I`m looking for some suggestions on my requirements. Below are the description of my requirements. Feel free to contact me for any details please. Even some suggestions on how I can describe my questions more clearly is also very appreciate:)
Requirements description
I have some data, the format is like below:
router, interface,timestamp, src_ip, dst_ip, src_port, dst_port, protocol, bits
r1, 1, 1453016443, 10.0.0.1, 10.0.0.2, 100, 200, tcp, 108
r2, 1, 1453016448, 10.0.0.3, 10.0.0.8, 200, 200, udp, 100
As you can see, it is some network raw data. I omit some columns just to make it looks more clear. The volume of data is very big. And it is generating very fast, like 1 billion rows every 5min...
What I want is to do some real time analysis on these data. For example:
draw a line using the timestamp
select sum(bits) , timestamp from raw_data group by router,interface where interface = 1, router=r1.
find out which 3 src_ip sending the most data for one interface
select sum(bits) from raw_data where router=r1 and interface=2 group by src_ip order by sum(bits) desc limit 3
I have already tried some solutions and each of them is not very suitable for it. For example :
MySQL seems fine except a few problems:
- the data is too big
- I`m having a lot more columns than I described here. To improve my query speed, I have to some index on most of the columns. But i think create index on big table and the index containing too many columns is not very good, right?
OpenTSDB is a good timeseries database. But also not suitable for my requirements.
openTSDB is having problem to solve the TOP N problem.

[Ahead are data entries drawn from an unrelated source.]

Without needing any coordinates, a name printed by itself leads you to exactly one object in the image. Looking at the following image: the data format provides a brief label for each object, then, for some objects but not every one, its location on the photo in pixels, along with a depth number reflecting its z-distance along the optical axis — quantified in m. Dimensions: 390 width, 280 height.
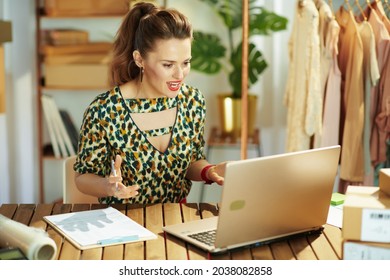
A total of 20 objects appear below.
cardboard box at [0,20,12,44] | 5.70
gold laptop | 2.50
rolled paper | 2.42
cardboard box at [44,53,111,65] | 6.29
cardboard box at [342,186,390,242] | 2.34
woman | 3.49
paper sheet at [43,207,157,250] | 2.70
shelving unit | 6.42
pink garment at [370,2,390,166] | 4.82
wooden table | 2.58
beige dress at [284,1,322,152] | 4.92
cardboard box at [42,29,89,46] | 6.29
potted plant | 6.07
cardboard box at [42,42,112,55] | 6.26
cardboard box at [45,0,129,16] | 6.26
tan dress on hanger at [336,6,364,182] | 4.85
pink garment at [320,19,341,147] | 4.96
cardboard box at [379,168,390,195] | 2.59
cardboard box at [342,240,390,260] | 2.34
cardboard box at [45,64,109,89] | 6.32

In my requirements "to get top 3 src_ip which sending most data", openTSDB can not resolve this.
I know that apache spark can be used like RDBMS. It having the feature called spark SQL. I did not try but I guess the performance should not satisfy the real time analysis/query requirement, right? After all, spark is more suitable for offline calculation, right?
I really give a lot hope on ES when I know this project. But it is not suitable either. Because When you aggregating more than one column, you have to use the so called nested bucket aggregation in elasticsearch. And the result of this aggregation can not be sorted. You have to retrieve all the result and sort by your self. In my case, the result is too much. To sort the result will be very difficult
So.... I`m stuck here. Can anyone give some suggestions please?
I don't see why ES would not be able to achieve your requirements. I think you misunderstood this part
But it is not suitable either. Because When you aggregating more than one column, you have to use the so called nested bucket aggregation in elasticsearch. And the result of this aggregation can not be sorted.
Your first requirement draw a line using the timestamp could be easily achieved with a query/aggregation like this:
{
"query": {
"bool": {
"must": [
{
"term": {
"interface": 1
}
},
{
"term": {
"router": "r1"
}
}
]
}
},
"aggs": {
"by_minute": {
"date_histogram": {
"field": "timestamp",
"interval": "1m"
},
"aggs": {
"sum_bits": {
"sum": {
"field": "bits"
}
}
}
}
}
}
As for your second requirement find out which 3 src_ip sending the most data for one interface, it can also easily be achieved with a query/aggregation like this one:
{
"query": {
"bool": {
"must": [
{
"term": {
"interface": 2
}
},
{
"term": {
"router": "r1"
}
}
]
}
},
"aggs": {
"by_src_ip": {
"terms": {
"field": "src_ip",
"size": 3,
"order": {
"sum_bits": "desc"
}
},
"aggs": {
"sum_bits": {
"sum": {
"field": "bits"
}
}
}
}
}
}
UPDATE
According to your comment, your second requirement above could change to find the top 3 combination of src_ip/dst_ip. This would be doable with a terms
aggregation using a script
instead of a term which would build the src/dest combination and provide the sum of bits for each couple, like this:
{
"query": {
"bool": {
"must": [
{
"term": {
"interface": 2
}
},
{
"term": {
"router": "r1"
}
}
]
}
},
"aggs": {
"by_src_ip": {
"terms": {
"script": "[doc.src_ip.value, doc.dst_ip.value].join('-')",
"size": 3,
"order": {
"sum_bits": "desc"
}
},
"aggs": {
"sum_bits": {
"sum": {
"field": "bits"
}
}
}
}
}
}
Note that in order to run this last query, you'll need to enable dynamic scripting. Also since you'll have billions of documents, scripting might not be the best solution, but it's worth giving it a try before diving further. One other possible solution would be to add a combination
field (src_ip-dst_ip
) at indexing time so that you can use it as a field in your terms aggregation without having to resort to scripting.